While the election coverage limps towards its endgame, just about every documentary on television has been thematically scheduled to ask the topical question: what does it take to hold down a top job? In the Sack Race (BBC2, Sat) Alan Hansen wondered what kind of pressure junkie would fancy managing a football club. Shoot Out In Swansea: The Making of Twin Town (BBC2, Sat) was a frank analysis of the febrile monomania required of the debutant film director. And Everyman (BBC1, Sun) went to Rome to inspect the list of men who would be pontiff.

It turns out there's surprisingly little daylight between the three vocations: they all call for blind faith in your own vision, and a discipular following to implement it. The Pope ultimately differs from football managers and film directors only because he doesn't have to worry about being fired or going over budget. Everyman yielded a wonderful adjective to describe those who are considered eligible for the papacy. "Papabile" literally translates as "popeable", and it should be put on a fast track into the English language forthwith. No word does a better job of discreetly measuring suitability for public leadership. As in is Tony Blair popeable?

Every time the parliamentary Conservative party selects a new leader - and that'll be the next ballot paper it puts an "X" on after Thursday - it is routinely described as the most saturnine electorate in the world. But for sheer opacity of intention and convolution of motive, the Tory party hasn't a patch on the conclave of cardinals which chooses the Pope. So secret is their electoral procedure, apparently, that cardinals are frisked for mobile phones before they enter the voting chamber. No matter that mobile phones hadn't been invented when they all put their cross next to John Paul II: this electorate is so sophisticated its members would have got round that one in a jiffy.

So unreadable are the runes in a papal election that the few certainties are best explained, Lib Dem style, via a footballing metaphor. Thus it is that an African cardinal has as much chance of becoming Pope as an African team does of winning the World Cup: slender, but imaginable. And, as with the US football team, no American cardinal has a prayer.

Like the ban on mobile phones in the conclave, so serious is the British addiction to the small screen that some voters this Thursday are apparently reluctant to enter the polling station without their televisions.

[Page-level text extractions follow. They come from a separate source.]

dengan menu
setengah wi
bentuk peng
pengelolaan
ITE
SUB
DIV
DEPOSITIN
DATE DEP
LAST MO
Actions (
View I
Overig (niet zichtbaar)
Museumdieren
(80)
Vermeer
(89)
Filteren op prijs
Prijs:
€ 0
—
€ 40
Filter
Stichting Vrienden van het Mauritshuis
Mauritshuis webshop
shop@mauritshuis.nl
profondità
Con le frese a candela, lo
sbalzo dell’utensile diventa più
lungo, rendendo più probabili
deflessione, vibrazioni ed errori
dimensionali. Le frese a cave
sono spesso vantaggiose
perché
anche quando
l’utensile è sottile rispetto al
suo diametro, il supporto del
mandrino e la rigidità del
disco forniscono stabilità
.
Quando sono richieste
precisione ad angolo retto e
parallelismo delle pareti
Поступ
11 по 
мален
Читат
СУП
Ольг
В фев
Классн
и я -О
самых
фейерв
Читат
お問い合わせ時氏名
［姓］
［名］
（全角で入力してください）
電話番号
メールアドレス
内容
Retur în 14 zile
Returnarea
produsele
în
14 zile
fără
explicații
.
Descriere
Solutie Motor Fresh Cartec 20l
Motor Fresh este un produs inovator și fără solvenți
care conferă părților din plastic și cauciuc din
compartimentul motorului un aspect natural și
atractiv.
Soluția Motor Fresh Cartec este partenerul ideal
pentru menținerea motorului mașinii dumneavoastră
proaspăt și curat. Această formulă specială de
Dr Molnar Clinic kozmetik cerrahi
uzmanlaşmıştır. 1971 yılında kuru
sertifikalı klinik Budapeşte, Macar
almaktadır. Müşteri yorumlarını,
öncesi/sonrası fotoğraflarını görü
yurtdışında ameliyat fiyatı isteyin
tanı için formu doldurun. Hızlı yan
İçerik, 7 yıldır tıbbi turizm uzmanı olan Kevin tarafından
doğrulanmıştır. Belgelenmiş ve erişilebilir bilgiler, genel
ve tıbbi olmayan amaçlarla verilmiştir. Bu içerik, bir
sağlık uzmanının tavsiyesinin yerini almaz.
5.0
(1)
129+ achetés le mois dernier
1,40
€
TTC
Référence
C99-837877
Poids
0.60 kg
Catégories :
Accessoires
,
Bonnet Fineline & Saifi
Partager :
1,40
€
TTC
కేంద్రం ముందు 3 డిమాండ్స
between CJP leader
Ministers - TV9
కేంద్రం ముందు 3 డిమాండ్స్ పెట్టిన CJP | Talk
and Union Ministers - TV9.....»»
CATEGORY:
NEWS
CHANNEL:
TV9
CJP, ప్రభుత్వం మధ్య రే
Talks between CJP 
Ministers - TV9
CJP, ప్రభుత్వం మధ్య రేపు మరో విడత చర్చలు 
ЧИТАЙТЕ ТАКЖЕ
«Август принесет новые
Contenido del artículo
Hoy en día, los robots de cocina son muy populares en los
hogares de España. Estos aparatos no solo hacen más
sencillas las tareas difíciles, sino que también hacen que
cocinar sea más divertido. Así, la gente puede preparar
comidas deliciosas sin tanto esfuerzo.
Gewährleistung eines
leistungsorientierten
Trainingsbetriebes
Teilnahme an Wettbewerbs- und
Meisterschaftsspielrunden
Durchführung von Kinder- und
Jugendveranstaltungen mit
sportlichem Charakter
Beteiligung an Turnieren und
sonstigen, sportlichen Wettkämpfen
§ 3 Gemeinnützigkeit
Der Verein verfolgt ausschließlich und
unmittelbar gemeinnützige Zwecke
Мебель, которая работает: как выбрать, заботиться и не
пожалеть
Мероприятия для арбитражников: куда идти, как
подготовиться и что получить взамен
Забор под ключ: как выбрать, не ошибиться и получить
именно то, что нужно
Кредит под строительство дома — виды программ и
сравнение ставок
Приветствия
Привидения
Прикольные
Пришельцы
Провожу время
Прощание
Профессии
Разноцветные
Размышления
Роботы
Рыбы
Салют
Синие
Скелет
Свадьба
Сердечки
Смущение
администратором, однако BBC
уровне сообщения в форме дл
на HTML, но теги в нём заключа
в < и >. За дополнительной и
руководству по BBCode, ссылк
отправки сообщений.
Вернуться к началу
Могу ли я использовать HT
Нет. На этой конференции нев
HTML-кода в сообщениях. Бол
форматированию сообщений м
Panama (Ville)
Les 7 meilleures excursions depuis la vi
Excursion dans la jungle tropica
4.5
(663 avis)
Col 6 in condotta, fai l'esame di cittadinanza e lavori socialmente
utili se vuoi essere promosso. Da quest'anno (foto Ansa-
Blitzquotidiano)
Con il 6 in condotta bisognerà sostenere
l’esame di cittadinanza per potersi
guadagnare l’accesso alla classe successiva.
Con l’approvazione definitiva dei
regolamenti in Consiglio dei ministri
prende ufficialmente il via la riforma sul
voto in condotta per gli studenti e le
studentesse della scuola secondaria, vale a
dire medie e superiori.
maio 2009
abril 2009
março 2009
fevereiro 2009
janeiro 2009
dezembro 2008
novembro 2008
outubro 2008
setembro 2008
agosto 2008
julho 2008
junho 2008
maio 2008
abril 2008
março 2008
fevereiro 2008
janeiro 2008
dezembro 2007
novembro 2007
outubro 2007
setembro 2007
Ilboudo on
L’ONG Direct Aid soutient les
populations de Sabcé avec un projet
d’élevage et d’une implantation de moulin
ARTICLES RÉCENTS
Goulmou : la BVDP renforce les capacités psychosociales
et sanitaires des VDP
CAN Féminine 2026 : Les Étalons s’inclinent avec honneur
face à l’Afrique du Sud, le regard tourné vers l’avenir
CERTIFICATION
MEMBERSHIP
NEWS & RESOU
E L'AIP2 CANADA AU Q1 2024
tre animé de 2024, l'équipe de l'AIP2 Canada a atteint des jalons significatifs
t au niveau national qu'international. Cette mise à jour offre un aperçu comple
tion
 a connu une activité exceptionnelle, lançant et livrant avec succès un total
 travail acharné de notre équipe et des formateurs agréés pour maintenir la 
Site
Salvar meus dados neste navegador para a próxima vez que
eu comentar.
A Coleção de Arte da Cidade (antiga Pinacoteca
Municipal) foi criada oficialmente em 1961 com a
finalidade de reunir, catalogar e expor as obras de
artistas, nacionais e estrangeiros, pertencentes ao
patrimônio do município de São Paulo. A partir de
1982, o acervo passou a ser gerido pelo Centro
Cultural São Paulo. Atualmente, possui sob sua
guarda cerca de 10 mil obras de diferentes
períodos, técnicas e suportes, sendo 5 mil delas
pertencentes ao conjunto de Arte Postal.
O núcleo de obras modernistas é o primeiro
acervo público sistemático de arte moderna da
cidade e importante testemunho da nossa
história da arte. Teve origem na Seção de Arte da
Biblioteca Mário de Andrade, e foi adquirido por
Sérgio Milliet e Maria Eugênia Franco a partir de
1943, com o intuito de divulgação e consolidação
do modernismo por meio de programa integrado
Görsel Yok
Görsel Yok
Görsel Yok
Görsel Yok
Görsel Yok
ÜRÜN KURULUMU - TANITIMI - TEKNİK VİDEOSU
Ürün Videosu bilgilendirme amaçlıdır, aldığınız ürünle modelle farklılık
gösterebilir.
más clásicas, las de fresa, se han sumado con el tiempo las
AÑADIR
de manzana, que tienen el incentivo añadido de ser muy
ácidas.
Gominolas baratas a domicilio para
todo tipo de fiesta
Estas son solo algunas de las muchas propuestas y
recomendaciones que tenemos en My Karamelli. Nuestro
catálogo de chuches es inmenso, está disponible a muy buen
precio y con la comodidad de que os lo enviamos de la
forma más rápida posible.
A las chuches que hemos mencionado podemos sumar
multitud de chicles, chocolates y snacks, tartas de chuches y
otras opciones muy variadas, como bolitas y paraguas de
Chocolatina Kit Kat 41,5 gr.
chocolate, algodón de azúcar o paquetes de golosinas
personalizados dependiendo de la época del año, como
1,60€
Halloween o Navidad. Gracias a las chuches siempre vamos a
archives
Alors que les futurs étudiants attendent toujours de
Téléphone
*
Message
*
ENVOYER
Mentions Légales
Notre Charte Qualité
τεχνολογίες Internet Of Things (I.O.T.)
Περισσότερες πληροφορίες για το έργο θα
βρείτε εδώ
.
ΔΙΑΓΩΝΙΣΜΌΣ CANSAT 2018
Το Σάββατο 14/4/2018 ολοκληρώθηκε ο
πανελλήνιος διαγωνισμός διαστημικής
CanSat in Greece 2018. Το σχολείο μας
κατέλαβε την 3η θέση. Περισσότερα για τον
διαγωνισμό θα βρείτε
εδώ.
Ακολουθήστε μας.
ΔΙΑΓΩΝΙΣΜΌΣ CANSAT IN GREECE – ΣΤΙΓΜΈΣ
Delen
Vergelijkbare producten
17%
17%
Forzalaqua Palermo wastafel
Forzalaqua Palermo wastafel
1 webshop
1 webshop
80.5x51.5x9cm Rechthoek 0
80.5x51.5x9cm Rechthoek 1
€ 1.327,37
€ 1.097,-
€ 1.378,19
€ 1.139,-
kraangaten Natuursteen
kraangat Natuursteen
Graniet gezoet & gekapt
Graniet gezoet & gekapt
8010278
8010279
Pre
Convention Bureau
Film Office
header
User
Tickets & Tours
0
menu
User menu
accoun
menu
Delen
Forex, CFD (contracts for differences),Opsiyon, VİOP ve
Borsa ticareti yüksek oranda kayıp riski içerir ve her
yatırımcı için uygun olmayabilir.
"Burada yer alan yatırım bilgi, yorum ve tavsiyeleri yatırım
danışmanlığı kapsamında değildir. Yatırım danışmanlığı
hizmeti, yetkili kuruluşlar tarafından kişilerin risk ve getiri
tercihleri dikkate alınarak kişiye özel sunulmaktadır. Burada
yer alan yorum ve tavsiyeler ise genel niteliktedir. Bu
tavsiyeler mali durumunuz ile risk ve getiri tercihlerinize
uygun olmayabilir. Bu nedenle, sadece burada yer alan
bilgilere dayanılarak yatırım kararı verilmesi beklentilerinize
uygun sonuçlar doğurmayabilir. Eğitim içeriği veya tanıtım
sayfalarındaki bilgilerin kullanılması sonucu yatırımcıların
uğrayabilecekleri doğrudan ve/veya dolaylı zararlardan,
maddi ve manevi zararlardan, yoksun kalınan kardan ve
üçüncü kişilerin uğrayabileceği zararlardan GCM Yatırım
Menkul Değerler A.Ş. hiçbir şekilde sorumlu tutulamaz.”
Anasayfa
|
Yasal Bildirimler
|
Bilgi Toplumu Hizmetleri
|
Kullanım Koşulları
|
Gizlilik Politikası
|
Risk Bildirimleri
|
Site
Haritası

There was a documentary this week called Interview with a Zombie (C4, Sun) about a Haitian who has been legally declared undead. For some viewers it must have been like catching sight of themselves in the mirror.

Others saw Interview with a Zombie listed and promptly phoned Channel 4 to complain that this was a Prime Ministerial broadcast too far. But in a campaign soiled by daily exchanges of sterile name-calling and distorted by the refusal of either main party to let its female front benchers anywhere near a television studio, you do have to applaud the Conservative leader for one outstanding act of restraint. He may have told you more about what Labour did in power before 1979 than what he would do in power after 1997, but he has nobly resisted the temptation to campaign on the Liberals' dismal record when last in government. It was only two wars ago, after all (the First and Second World Wars), just like Labour's last regime (the Falklands and Gulf). Is John Major popeable? Is he, my (left) foot.